- [Extract to read]
- - -

The aircraft was the same type as used by commercial airlines. Its owners had it modified to suit the whims of their clients. Sherman and Sylvester invested $200,000 to reduce the seating capacity to 40, and install a bar, seats and tables, revolving arm chairs, a 30 ft couch (along the right side of the plane, opposite the bar), a TV set and a video cassette player with a well-stocked video library. An electronic organ was built into the bar, and at the rear of the craft were two back rooms, one with a low couch and pillows on the floor, and the other, a bedroom, complete with a white fur bedspread and shower room. The exterior of the plane was painted with Led Zeppelin on the fuselage.

Flying on The Starship, Led Zeppelin were no longer required to change hotels as often. They could base themselves in large cities such as Chicago, New York City, Dallas and Los Angeles and travel to and from concerts within flying distance. After each show, the band members were transported by limousine from the concert venue to the airport, as depicted in the Led Zeppelin concert film The Song Remains the Same.

- - -

- [Listed records]
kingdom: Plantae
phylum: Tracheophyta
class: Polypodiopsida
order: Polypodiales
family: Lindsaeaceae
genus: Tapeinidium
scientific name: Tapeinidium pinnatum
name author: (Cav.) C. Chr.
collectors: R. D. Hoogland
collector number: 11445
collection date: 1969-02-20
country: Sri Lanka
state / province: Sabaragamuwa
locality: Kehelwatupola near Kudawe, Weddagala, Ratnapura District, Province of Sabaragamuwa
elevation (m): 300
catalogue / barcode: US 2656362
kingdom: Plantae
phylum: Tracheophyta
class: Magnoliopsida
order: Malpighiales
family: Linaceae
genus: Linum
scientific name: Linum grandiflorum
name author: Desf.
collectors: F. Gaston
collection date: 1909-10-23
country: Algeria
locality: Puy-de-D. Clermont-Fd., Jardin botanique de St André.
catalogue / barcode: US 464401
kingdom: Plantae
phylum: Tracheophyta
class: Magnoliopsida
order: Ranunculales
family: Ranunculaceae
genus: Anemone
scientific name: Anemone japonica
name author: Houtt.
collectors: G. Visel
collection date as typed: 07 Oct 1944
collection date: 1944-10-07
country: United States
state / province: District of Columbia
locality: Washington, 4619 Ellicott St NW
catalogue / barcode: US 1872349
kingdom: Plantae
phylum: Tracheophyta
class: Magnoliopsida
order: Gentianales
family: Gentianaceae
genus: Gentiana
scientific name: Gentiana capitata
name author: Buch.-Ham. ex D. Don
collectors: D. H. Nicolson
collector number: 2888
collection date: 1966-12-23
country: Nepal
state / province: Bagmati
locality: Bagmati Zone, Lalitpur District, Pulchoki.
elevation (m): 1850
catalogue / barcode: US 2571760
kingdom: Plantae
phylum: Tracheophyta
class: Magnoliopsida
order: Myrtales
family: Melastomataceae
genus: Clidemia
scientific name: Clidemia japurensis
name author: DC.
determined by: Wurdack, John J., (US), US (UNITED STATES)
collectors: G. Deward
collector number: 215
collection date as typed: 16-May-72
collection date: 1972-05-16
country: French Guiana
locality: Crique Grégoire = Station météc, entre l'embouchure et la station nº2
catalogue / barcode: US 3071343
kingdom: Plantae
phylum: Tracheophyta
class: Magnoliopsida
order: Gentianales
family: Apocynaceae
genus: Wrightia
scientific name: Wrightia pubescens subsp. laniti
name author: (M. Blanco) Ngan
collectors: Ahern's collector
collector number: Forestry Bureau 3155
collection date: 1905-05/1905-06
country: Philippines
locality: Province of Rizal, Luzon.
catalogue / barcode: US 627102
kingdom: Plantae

- - -

- [Exercise aim] Reproduce the text of the Starship passage between "The aircraft was" and "on the fuselage.", inclusive. The lines play no role in this work.

- [Reply]
The aircraft was the same type as used by commercial airlines. Its owners had it modified to suit the whims of their clients. Sherman and Sylvester invested $200,000 to reduce the seating capacity to 40, and install a bar, seats and tables, revolving arm chairs, a 30 ft couch (along the right side of the plane, opposite the bar), a TV set and a video cassette player with a well-stocked video library. An electronic organ was built into the bar, and at the rear of the craft were two back rooms, one with a low couch and pillows on the floor, and the other, a bedroom, complete with a white fur bedspread and shower room. The exterior of the plane was painted with Led Zeppelin on the fuselage.